A Mechanism by Which Calorie Restriction Improves Muscle Stem Cell Activity in Aging
It is known that the practice of calorie restriction slows the characteristic loss of muscle mass and strength that takes place with age, leading to sarcopenia. Researchers here identify a mechanism by which lowered calorie intake improves muscle stem cell activity in the context of aging. Other work suggests that declining stem cell activity is the most important factor in the development of sarcopenia. An understanding of the mechanisms involved may lead to improved ways to mimic the specific protective effects of calorie restriction in this context.
In this study, we used a calorie restriction (CR) model of elderly mice with muscle-specific 11β-hydroxysteroid dehydrogenase 1 (11β-HSD1) knockout mice and 11β-HSD1 overexpression mice to confirm that CR can delay muscle aging by inhibiting 11β-HSD1 which can transform inactive glucocorticoid (cortisone) into active glucocorticoid (cortisol). The ability of self-renewal and differentiation into muscle fibers of these mouse muscle stem cells (MuSCs) was observed in vitro. Additionally, the mitochondrial function and mitochondrial ATP production capacity of MuSCs were measured by mitochondrial oxygen consumption.

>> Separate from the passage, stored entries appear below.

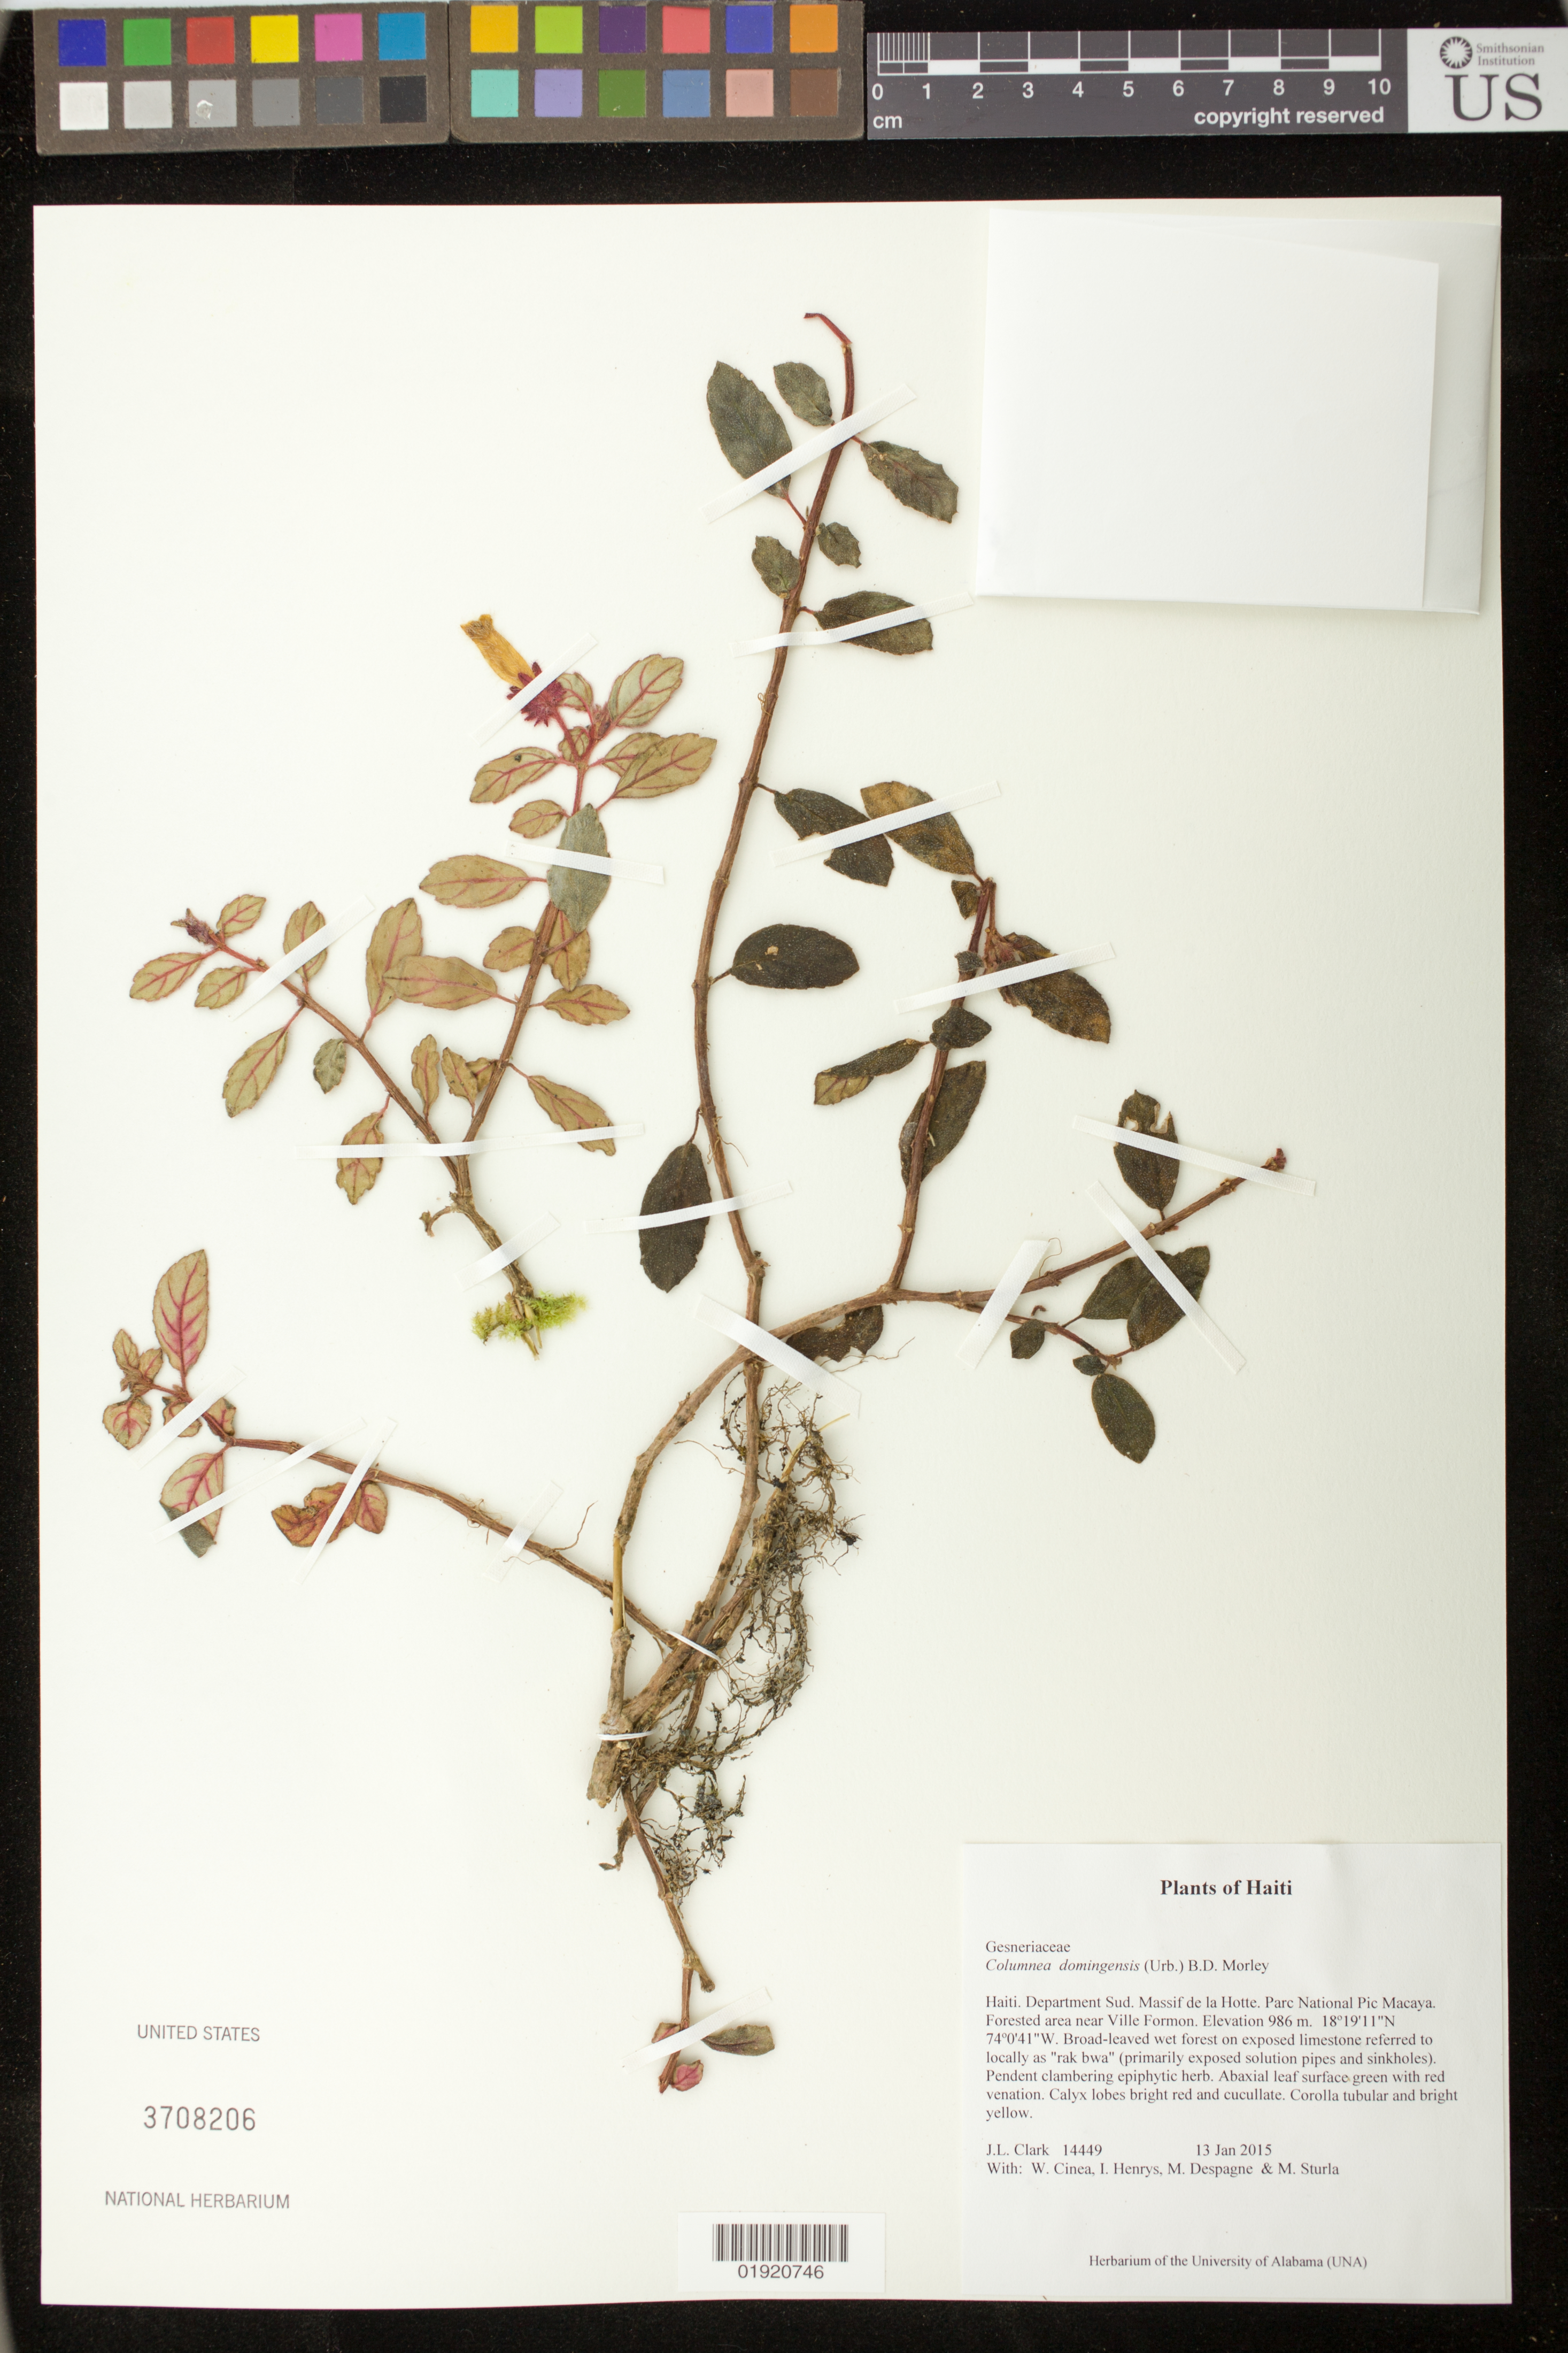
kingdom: Plantae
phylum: Tracheophyta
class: Magnoliopsida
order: Lamiales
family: Gesneriaceae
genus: Columnea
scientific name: Columnea domingensis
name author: (Urb.) B.D. Morley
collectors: J. L. Clark, W. Cinea, I. Henrys, M. Despagne & M. Sturla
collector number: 14449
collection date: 2015-01-13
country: Haiti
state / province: Sud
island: Hispaniola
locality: Haiti. Department Sud. Massif de la Hotte. Parc National Pic Macaya. Forested area near Ville Formon.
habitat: Broad-leaved wet forest on exposed limestone referred to locally as "rak bwa" (primarily exposed solution pipes and sinkholes).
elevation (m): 986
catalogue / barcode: US 3708206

It was found that the 11β-HSD1 expression level was increased in age-related muscle atrophy. Overexpression of 11β-HSD1 led to muscle atrophy in young mice, and 11β-HSD1 knockout rescued age-related muscle atrophy. Moreover, CR in aged mice reduced the local effective concentration of glucocorticoid through 11β-HSD1, thereby promoting the mitochondrial function and differentiation ability of MuSCs.
Together, our findings highlight promising sarcopenia protection with CR in older ages. Furthermore, we speculated that targeting an 11β-HSD1-dependent metabolic pathway may represent a novel strategy for developing therapeutics against age-related muscle atrophy.